Robinson Farms has two divisions, the Orchard Division, and the Kitchen Division. The Orchard Division grows apples for a variable cost of $6 per bushel. Its 2005 sales were 150,000 bushels to outsiders at $10 per bushel and 40,000 bushels to the Kitchen Division at 140% of variable costs. Under a dual transfer pricing system, The Kitchen Division pays only the variable cost per bushel. The fixed manufacturing costs of the Orchard Division were $250,000 per year.
The Kitchen Division bakes pies with the apples, and sells the pies to outside customers for $2.00 per pie. It takes one bushel of apples to make a dozen pies. The Kitchen Division has variable manufacturing costs of $0.40 per pie in addition to the costs from the Orchard Division. The annual fixed manufacturing costs of the Kitchen Division were $170,000. There were no beginning inventories or ending inventories during the year.
277
Required:
1.A)What is the operating income of the Orchard Division?

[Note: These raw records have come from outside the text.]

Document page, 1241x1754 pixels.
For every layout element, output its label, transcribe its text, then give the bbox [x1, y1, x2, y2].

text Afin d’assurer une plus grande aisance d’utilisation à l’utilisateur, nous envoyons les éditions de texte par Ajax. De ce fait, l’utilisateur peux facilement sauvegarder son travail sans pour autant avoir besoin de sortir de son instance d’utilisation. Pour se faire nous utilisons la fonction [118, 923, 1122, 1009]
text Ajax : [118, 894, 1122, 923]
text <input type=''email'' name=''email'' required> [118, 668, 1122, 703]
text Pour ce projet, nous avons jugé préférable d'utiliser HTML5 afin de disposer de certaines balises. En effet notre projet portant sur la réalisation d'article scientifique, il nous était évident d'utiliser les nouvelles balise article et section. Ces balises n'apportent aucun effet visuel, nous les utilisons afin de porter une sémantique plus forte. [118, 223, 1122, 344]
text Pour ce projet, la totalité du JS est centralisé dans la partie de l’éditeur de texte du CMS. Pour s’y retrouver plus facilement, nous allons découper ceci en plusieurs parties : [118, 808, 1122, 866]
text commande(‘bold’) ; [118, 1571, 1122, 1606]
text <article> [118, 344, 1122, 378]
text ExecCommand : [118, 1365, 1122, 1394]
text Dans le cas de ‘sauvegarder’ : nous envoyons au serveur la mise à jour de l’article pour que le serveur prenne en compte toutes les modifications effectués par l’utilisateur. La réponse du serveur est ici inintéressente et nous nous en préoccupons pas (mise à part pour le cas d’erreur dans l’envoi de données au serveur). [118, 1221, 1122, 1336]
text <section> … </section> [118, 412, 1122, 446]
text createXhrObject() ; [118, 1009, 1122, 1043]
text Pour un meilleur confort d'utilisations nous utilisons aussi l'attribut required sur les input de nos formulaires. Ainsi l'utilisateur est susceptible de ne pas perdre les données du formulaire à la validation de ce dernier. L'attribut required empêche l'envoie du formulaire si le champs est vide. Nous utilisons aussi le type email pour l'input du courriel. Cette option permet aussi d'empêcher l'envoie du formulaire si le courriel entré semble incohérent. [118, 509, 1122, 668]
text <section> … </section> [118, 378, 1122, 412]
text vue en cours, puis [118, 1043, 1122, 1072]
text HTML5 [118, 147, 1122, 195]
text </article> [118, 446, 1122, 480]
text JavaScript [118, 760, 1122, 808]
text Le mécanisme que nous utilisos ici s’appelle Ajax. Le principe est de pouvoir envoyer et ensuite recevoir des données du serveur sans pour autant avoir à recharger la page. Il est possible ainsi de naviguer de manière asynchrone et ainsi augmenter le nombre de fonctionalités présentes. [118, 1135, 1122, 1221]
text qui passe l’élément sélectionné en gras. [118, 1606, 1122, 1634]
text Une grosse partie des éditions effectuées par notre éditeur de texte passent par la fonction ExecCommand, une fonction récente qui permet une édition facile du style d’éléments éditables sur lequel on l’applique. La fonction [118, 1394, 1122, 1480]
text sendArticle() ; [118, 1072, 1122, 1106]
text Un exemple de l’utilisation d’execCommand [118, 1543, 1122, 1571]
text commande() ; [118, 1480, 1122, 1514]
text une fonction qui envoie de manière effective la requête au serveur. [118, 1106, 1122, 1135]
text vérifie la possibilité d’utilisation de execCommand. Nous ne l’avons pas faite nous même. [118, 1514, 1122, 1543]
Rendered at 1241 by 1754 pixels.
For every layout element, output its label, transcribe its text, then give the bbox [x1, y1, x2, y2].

2.B)What is the operating income of the Kitchen Division?
3.C)What is the operating income of Robinson Farms as a whole?
4.D)Explain why the company operating income is less than the sum of the two divisions' total income.
5.E)Now assume that there is no beginning or ending inventory of apples, but that out of the 480,000 pies manufactured, Sunnybrook Kitchen has 60,000 pies unsold at the end of 2005. Ignoring the issue of spoilage (the pies can be frozen), how would this ending inventory be valued for financial reporting purposes (i.e., for G.A.A.P.)? That is, what is the dollar value of this inventory on Robinson's consolidated financial statements?